Li Hua, 50, worked for months at a Covid testing kiosk in Shanghai. But since the end of the “zero Covid” policy, announced by Beijing on December 7, she found herself unemployed overnight. The company that ran these stands where thousands of Chinese came to be tested daily decided to fire most of its employees. “Worse, testified Li Hua to the Bloomberg agency, we have not been paid since last November, we are desperate! »
Li and his colleagues are like millions of Chinese across the country who have zealously enforced this policy — sometimes resorting to physical violence — and found themselves jobless and penniless.
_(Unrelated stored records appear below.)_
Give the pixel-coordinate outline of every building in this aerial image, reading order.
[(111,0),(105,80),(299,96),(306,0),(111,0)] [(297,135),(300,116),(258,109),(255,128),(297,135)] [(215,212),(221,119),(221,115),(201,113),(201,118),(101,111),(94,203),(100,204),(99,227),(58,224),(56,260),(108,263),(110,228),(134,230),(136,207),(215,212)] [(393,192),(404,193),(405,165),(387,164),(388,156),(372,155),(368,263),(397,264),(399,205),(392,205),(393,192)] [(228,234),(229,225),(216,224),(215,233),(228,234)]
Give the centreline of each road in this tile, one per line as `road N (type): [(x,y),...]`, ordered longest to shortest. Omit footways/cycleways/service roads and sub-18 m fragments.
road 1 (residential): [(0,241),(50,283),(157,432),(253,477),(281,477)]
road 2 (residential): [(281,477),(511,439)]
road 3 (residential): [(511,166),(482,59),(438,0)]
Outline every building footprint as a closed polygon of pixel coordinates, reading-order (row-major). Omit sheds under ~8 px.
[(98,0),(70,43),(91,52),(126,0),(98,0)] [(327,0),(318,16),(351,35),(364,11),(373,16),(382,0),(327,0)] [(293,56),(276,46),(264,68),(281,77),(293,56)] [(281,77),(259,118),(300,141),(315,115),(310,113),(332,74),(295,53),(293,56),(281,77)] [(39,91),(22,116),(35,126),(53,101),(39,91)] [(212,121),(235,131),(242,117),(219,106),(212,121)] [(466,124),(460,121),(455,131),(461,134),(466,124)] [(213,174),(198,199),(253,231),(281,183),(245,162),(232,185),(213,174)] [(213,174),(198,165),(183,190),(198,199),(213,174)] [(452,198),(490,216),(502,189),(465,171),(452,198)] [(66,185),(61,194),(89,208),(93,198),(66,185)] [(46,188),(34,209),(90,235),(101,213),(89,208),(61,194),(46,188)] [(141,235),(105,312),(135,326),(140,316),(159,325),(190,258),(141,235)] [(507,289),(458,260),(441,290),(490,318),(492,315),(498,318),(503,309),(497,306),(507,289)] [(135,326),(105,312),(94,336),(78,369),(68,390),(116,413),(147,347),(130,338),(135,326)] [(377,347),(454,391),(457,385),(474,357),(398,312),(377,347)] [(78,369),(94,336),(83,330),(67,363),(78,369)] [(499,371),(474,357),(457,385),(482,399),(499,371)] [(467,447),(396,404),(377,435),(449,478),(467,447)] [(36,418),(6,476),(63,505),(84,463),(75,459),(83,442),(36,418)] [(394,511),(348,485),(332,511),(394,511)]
Including those men and women in full suits nicknamed the “tall whites” in charge of surveillance, tracking and confinement of positive cases. This abrupt shift in policy direction bankrupted hundreds of companies that had profited from the boom in demand for state-contracted testing.
In a factory in the big city of Chongqing (southwest) which manufactured tests, equipment and antigenic kits, workers demonstrated violently last week to protest against the massive layoffs of which they were victims. Footage circulating on social media showed angry mobs destroying machinery and hurling projectiles at police. Like the violent demonstrations by workers in the iPhone factories of the Taiwanese company Foxconn in Henan province last November. If large firms are strong enough to change their productions, hundreds of other, smaller ones have already gone out of business.
This anger illustrates the unpreparedness of this exit from the zero Covid policy by the regime led by Xi Jinping. “The Communist Party is a victim of its own purely ideological logic”, assures an official from the rich province of Zhejiang who was infected three weeks ago and who wishes to remain anonymous. “However, I do not think that Xi’s power is threatened, he adds, even if a large part of public opinion is in shock. »
There is no structured political opposition and “the old leaders likely to challenge Xi are either dead (Jiang Zemin, in November 2022, editor’s note) or sick (Hu Jintao, editor’s note). He therefore has nothing to fear for the moment. However, demonstrations by workers or employees are increasing all over the country. Youth unemployment is very high and small businesses have suffered enormously. For this well-placed official, “if the economy does not recover very quickly in 2023, mistrust and protests will come from below. It could be very violent.” And the weapon of containment used to suppress revolts can no longer be used.